Nothing but the lines below between the line holding "40 Triandafyllidou, 2017." and the line holding "44 Government of Canada, n.d.b.", inclusive, should appear in the answer, each set down exactly.

********

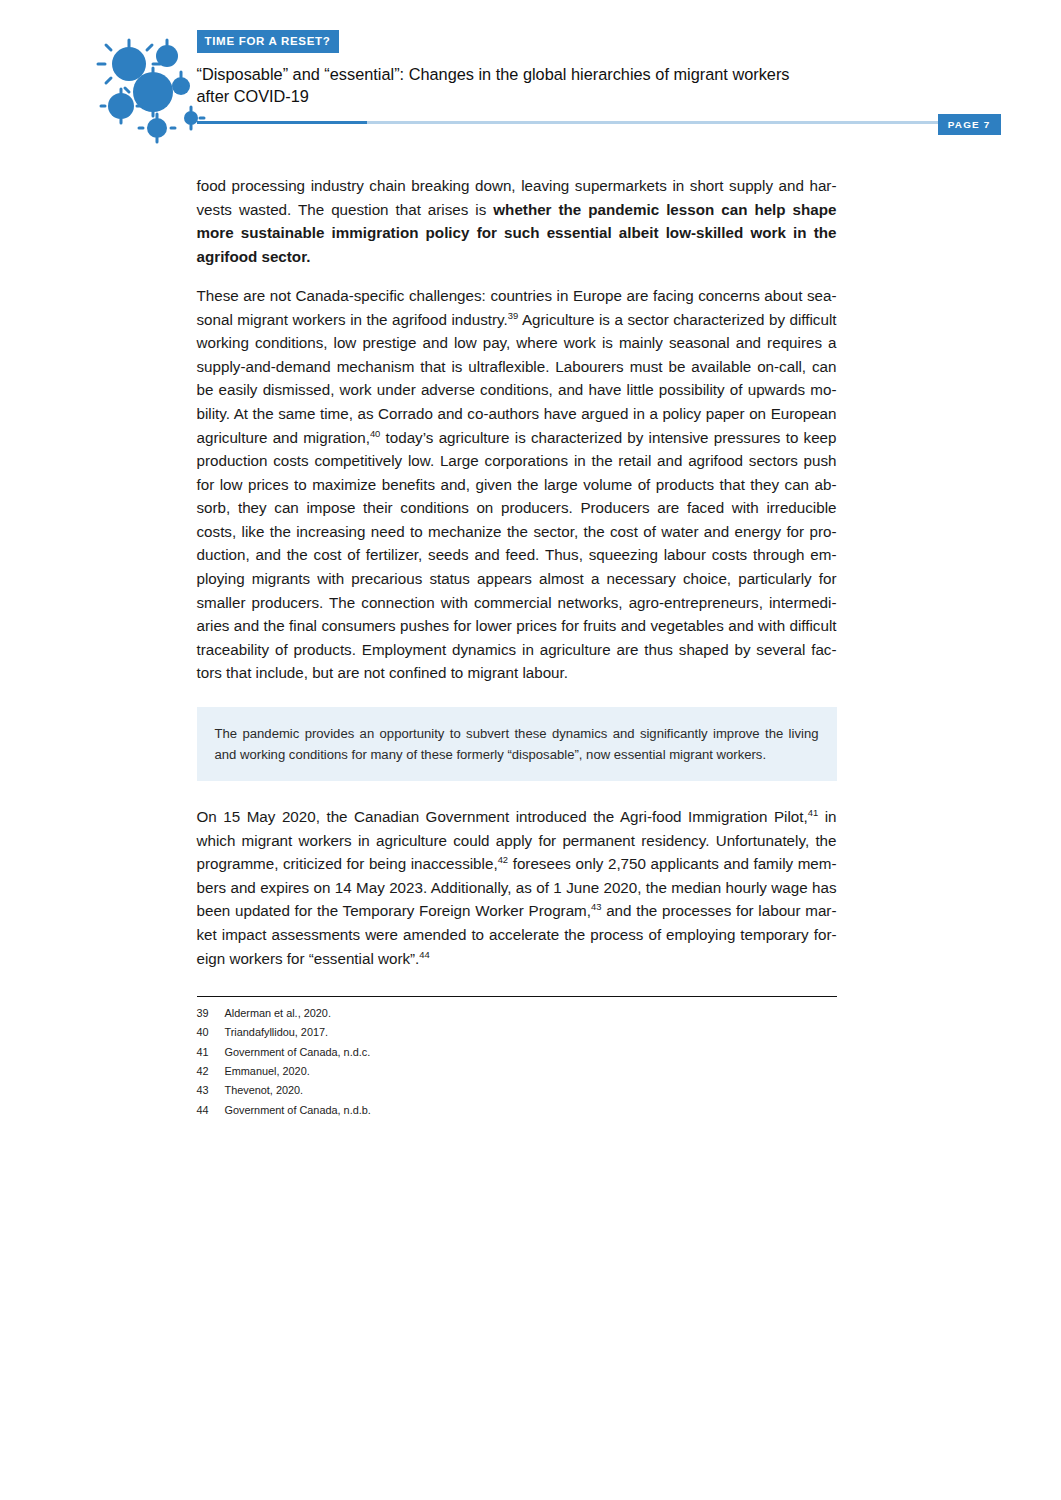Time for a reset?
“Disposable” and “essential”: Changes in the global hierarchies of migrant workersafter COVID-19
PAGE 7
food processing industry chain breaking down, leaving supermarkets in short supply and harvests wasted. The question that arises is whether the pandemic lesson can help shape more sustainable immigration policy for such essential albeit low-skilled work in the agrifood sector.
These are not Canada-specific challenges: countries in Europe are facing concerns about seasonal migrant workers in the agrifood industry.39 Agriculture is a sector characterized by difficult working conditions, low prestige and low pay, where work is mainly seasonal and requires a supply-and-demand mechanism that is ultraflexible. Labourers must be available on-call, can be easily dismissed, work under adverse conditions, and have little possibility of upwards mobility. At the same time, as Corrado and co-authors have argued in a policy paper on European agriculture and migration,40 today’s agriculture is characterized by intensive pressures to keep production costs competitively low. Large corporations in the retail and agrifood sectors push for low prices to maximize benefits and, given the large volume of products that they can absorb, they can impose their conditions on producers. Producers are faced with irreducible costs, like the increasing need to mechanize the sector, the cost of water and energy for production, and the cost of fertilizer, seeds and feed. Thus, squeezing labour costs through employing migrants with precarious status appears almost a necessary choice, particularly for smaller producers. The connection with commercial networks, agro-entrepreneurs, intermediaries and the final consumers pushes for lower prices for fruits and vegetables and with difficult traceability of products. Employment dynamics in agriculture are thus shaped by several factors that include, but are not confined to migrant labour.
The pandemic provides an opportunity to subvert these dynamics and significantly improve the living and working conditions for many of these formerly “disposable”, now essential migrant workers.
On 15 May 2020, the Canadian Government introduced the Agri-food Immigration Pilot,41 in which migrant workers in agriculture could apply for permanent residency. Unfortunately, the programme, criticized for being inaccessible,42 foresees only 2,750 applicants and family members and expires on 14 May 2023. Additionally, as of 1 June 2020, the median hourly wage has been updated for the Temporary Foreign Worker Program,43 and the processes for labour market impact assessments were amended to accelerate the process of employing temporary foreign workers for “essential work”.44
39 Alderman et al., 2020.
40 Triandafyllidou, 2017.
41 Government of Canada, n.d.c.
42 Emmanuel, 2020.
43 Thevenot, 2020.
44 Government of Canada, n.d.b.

********

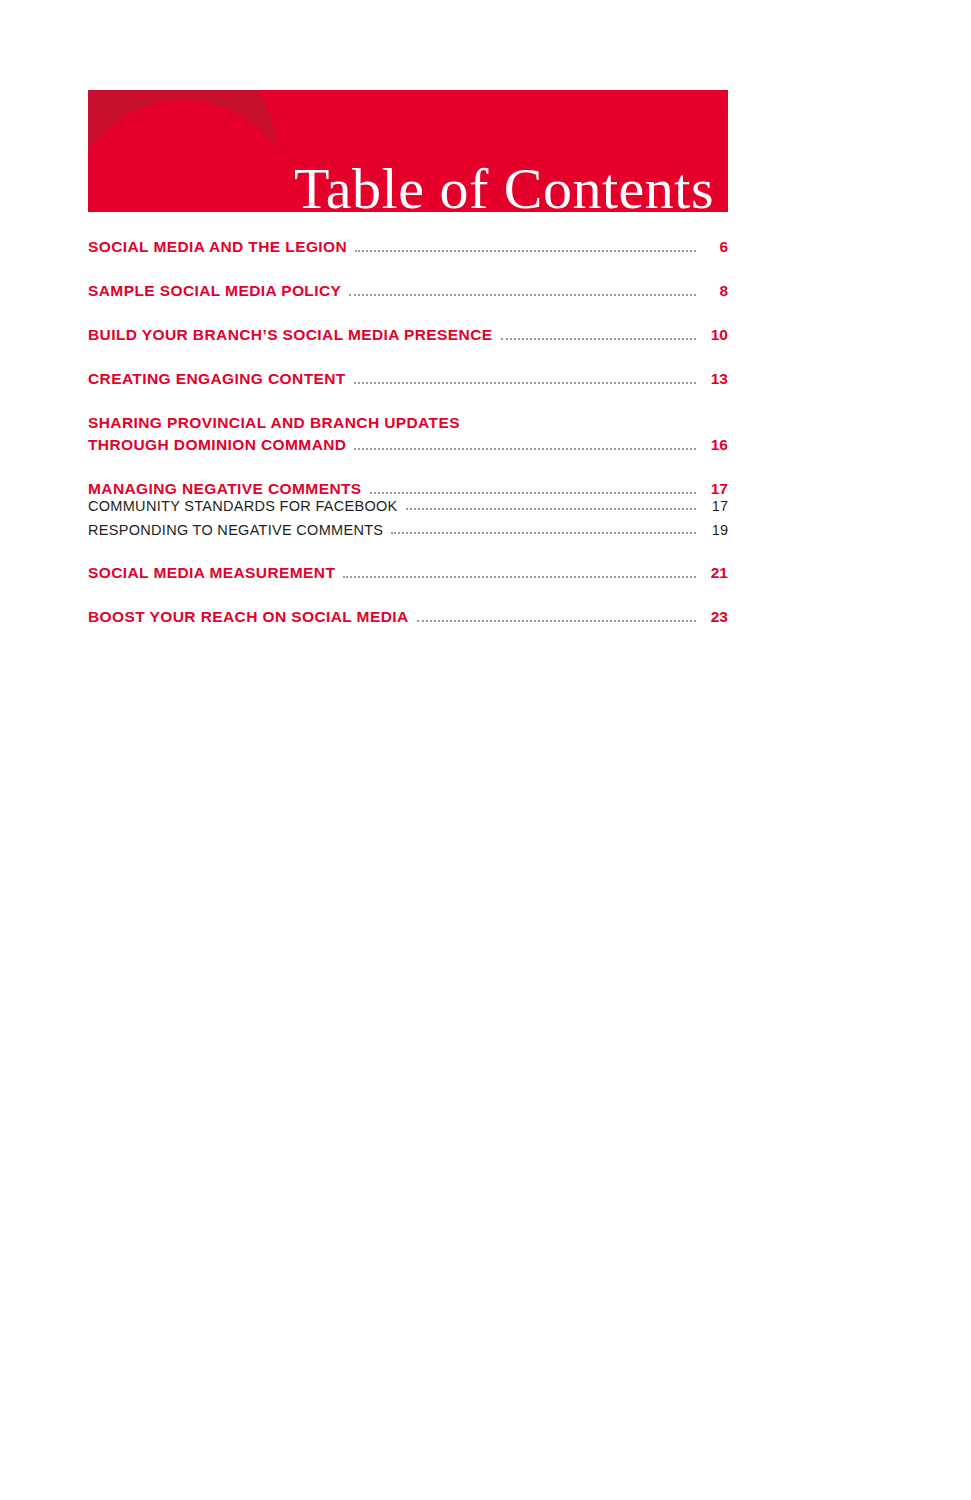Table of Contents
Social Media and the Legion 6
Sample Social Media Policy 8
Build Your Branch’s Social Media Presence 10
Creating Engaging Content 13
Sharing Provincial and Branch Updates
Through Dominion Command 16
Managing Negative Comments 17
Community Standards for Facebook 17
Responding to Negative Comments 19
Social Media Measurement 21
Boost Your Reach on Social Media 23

********

EXERCISE RESULT ::
40 Triandafyllidou, 2017.
41 Government of Canada, n.d.c.
42 Emmanuel, 2020.
43 Thevenot, 2020.
44 Government of Canada, n.d.b.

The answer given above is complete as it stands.